So lassen sich beispielsweise Einschusslöcher, die Zürn Ende der 50er-Jahre in einem Brief erwähnt, mit einigem guten Willen noch heute in der Rue Mouffetard finden.

Aggressive Schaulust

Natascha Gangl lässt in Das Spiel von der Einverleibung nicht nur das schriftstellerische Werk Zürns, sondern auch ihre Zeichnungen und Gouachen widerhallen. Und zwar in den Arbeiten des in Mexiko lebenden Zeichners Toño Camuñas. Seine Bilder sind jenen Zürns wesensverwandt.

In farbenprächtigen Skizzen kollidieren hier Angstträume, großäugige Fantasiegestalten treffen auf Wesen der Populärkultur, auf Tiere oder Figuren des mexikanischen Totenkults. Die Bilder sind jeweils auf einer Doppelseite ins Buch eingebaut. Zentral sind in ihnen, wie auch bei Unica Zürn, immer die Augen und ihre mehr oder weniger aggressive Schaulust. Man kann sich in diesen intensiven Wimmelbildern genauso vertiefen wie in der heraufbeschworenen Literatur von Zürn/Gangl.
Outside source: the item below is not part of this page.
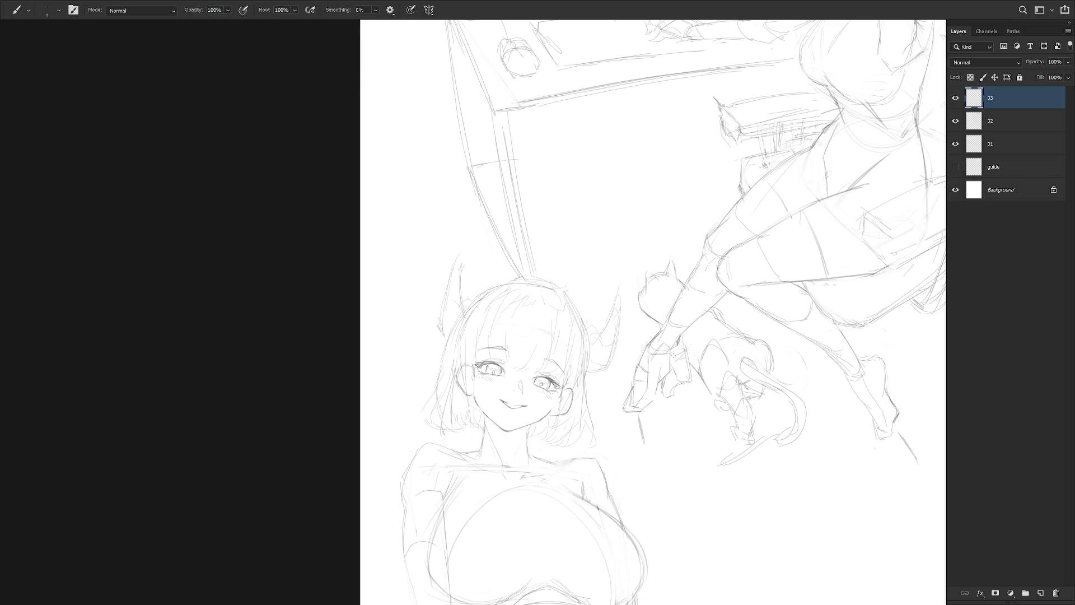
scroll(559, 331, "up", 2)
Das Spiel von der Einverleibung ist bei Starfruit Productions erschienen, einem Verlag, der sich um das Ineinandergreifen der Künste verdient macht. Genau für dieses Ineinandergreifen steht Unica Zürn mit ihren Anagrammzeichnungen und ebenso sehr Natascha Gangl, die mit diesem Entdeckerinnenrätselspiel abenteuerliche literarische Räume erobert. Sprache erreicht – je nach Aggregatszustand: geschrieben, gezeichnet, gesprochen, performt – unterschiedliche Wirk- und Erkenntnismöglichkeiten.

Dramatisches Anagramm

Diese lotet Gangl, selbst auch Performerin, in ihren Schnittstellenwerken aus. Für das Kabinetttheater in Wien entwickelte sie bereits 2017 ein dramatisches Anagramm frei nach Unica Zürn. Und auch Das Spiel von der Einverleibung setzt sich auf einer weiteren Ebene fort: als Klangcomic Die Revanche der Schlangenfrau (ab 5. 7.) sowie ab 25. Oktober auch als Ausstellung in Nürnberg. (Margarete Affenzeller, 7.7.2020)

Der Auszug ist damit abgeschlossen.